Saturday, April 08, 2017


"Origen, born into a Christian family from Alexandria Egypt around 185AD, was only a teenager when he witnessed his father, Leonidas, dragged from his home by Roman soldiers and ultimately martyred. He was inspired by his father’s heroic example to dedicate himself to a strict life of prayer, fasting and study. The bishop of Alexandria, Demetrius, recognized the talent and holiness of this young man and named him head of the catechetical school of this great center of early Christianity. Origen ultimately became one of the greatest Scripture scholars and preachers of the early Church. Though he began his teaching ministry as a lay catechist, Origen was ultimately ordained a priest and wrote commentaries and homilies that influenced subsequent Early Church Fathers from both East and West. Though he did not receive the grace of martyrdom, Origen was imprisoned and brutally tortured for his faith during the persecution that took place under the emperor Decius. Weakened by his ordeal, he died a few years later in 254 AD.

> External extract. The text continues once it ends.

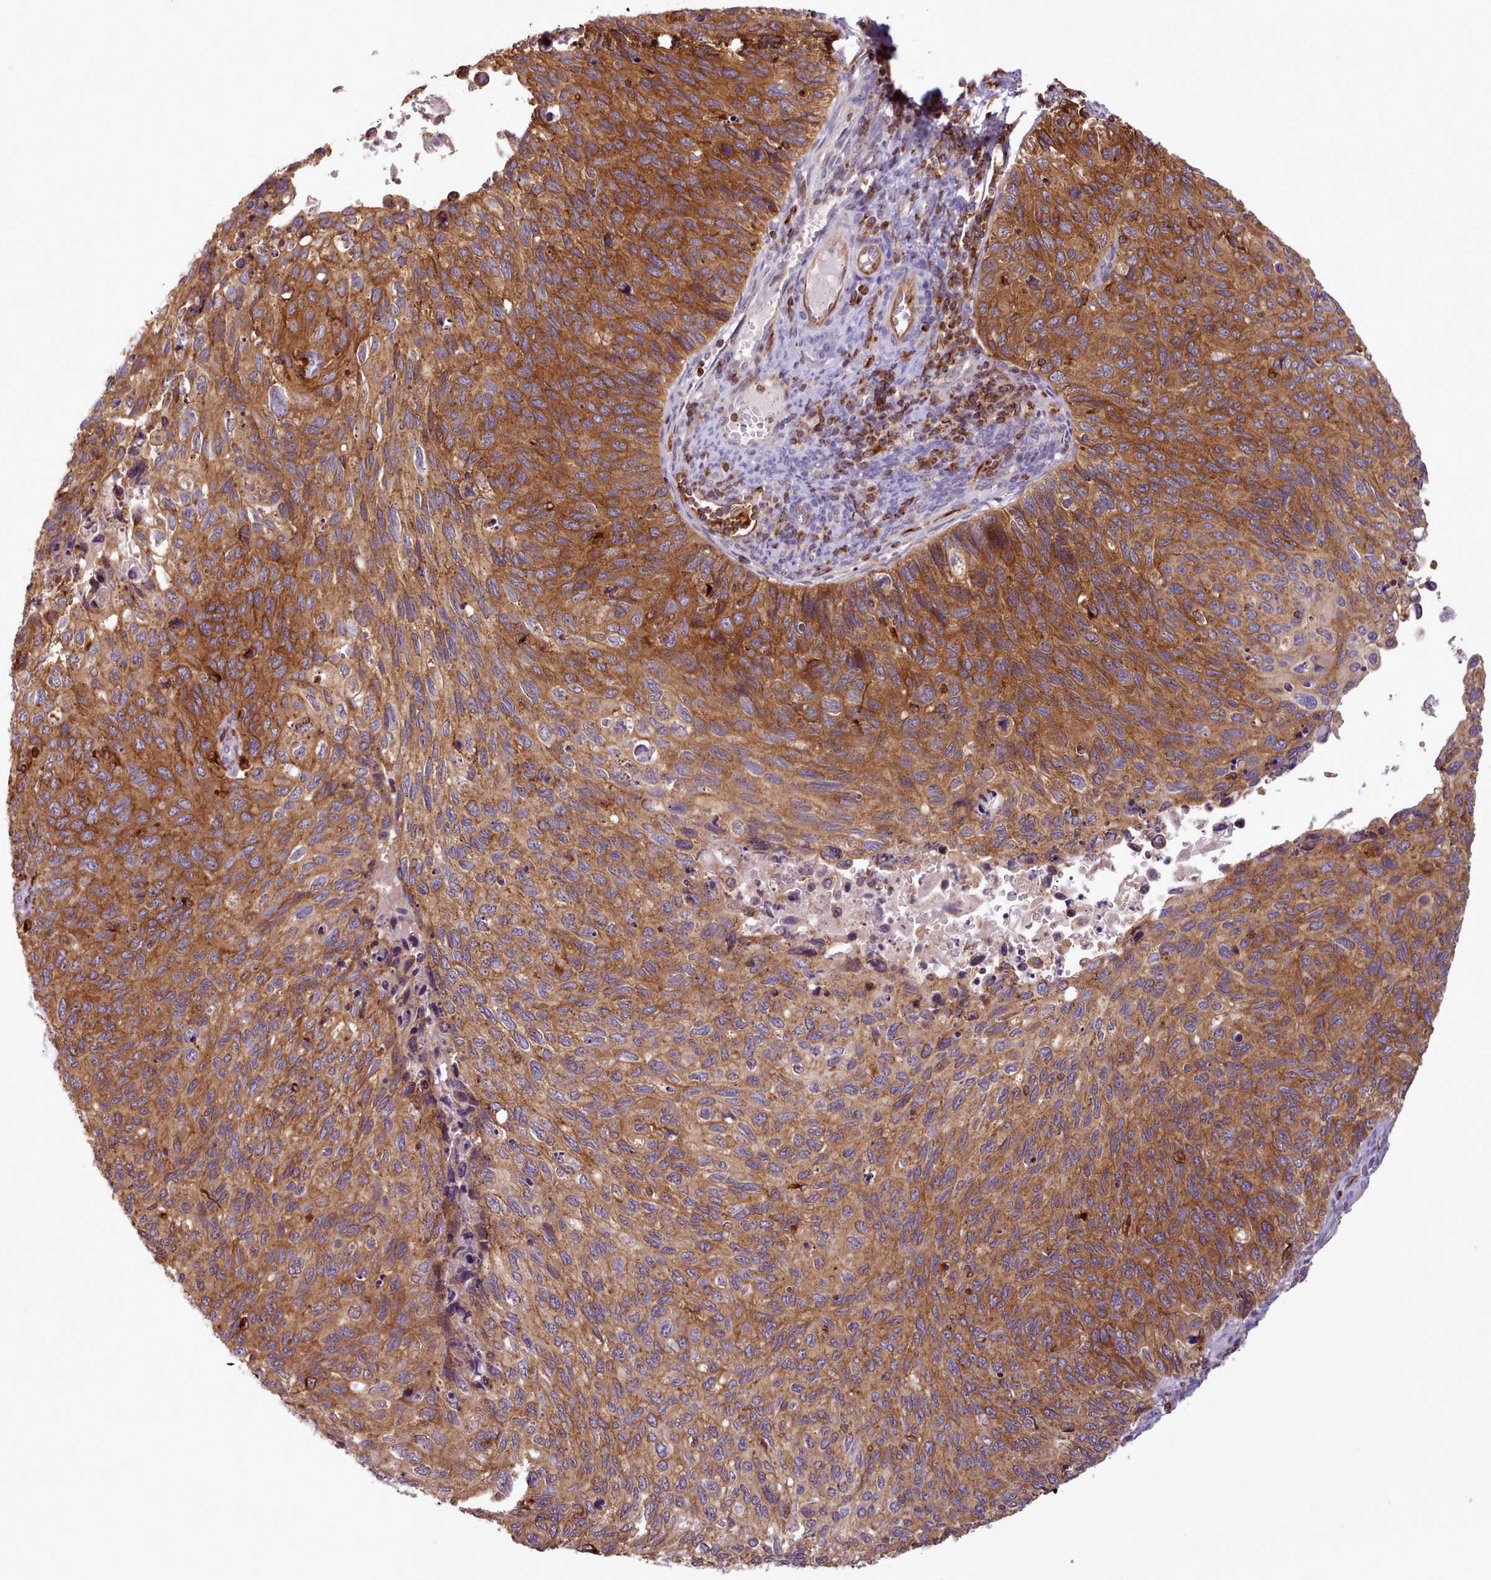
{"staining": {"intensity": "strong", "quantity": ">75%", "location": "cytoplasmic/membranous"}, "tissue": "cervical cancer", "cell_type": "Tumor cells", "image_type": "cancer", "snomed": [{"axis": "morphology", "description": "Squamous cell carcinoma, NOS"}, {"axis": "topography", "description": "Cervix"}], "caption": "IHC (DAB) staining of human cervical cancer exhibits strong cytoplasmic/membranous protein positivity in about >75% of tumor cells.", "gene": "CRYBG1", "patient": {"sex": "female", "age": 70}}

Though several of Origen’s teachings were condemned after his death by Church authorities, it must be remembered that his erroneous opinions were expressed in matters that had not yet been defined by official Church teaching. In his lifetime, Origen was always a loyal son of the Church whose correct opinions far outnumbered his errors. Origen’s writings were profuse indeed, though only a limited number survive. He wrote commentaries on almost every book of the Bible, with his treatise on Song of Songs, Romans, and many homilies on the Pentateuch (the first five books of the Old Testament) surviving either intact or in large portions. He was the author of one of the earliest attempts at textual criticism of the Old Testament, the Hexapla, and was responsible for the first attempt at systematic theology in his famous De Principiis (On First Principles). His two works of spiritual theology, Exhortation to Martyrdom and On Prayer were widely read in the Early Church and are still read today, with many excerpts used in the Roman Office of Readings."

Crossroads Initiative has many excellent resources, a good on-line library and blog, but I'm not entirely sure how the owner and creator of the material, although a Roman Catholic, relates to the Church.  There are many of these available on the Internet, just as there are for Protestant ministries. I know there are other Catholics who don't seem to include Origen in the Fathers of the Church category, so I'll have to check a few more links. 

 Summary of the controversies

I have an excellent printed resource (Protestant) I used for perusing ancient and modern writings on scripture and the church, Magill's Masterpieces of Christian Literature in Summary Form, (c. 1963) which I gave to my mother one Christmas, and then when she was downsizing in the 1990s, she gave it back. It does contain "On First Principles" in summary form, noting it is a work of systematic theology, first transcribed c. 220-230.  At the end of the summary, the editor of the article in Magill notes:

"Although the later judgment of the Church on Origen was unfavorable, we cannot overlook the recognition he received in his own day nor the influence he exerted for over a century on the theologians of East and West.  He produced the first great synthesis of Christian teaching and provided his successors with a method of Biblical interpretations which, if sometimes artificial and arbitrary, was at least consistent and thorough. He was an intellectual who applied all his powers to the teaching office of the Church, in defense of the Gospel and in opposition to the heresies of his day.  It is especially to his credit that he dealth with the whole of theology and not merely with one doctrine.  Origen represents the coming of age of Christianity as an intellectual force in the ancient world."

My Magill also contains a summary of Against Celsus, an 8 volume refutation of Greek pagan philosophy attacking Christianity by Origen.   Being a Biblical scholar, Origen argued from scripture rather than reason and morals to defeat pagan beliefs.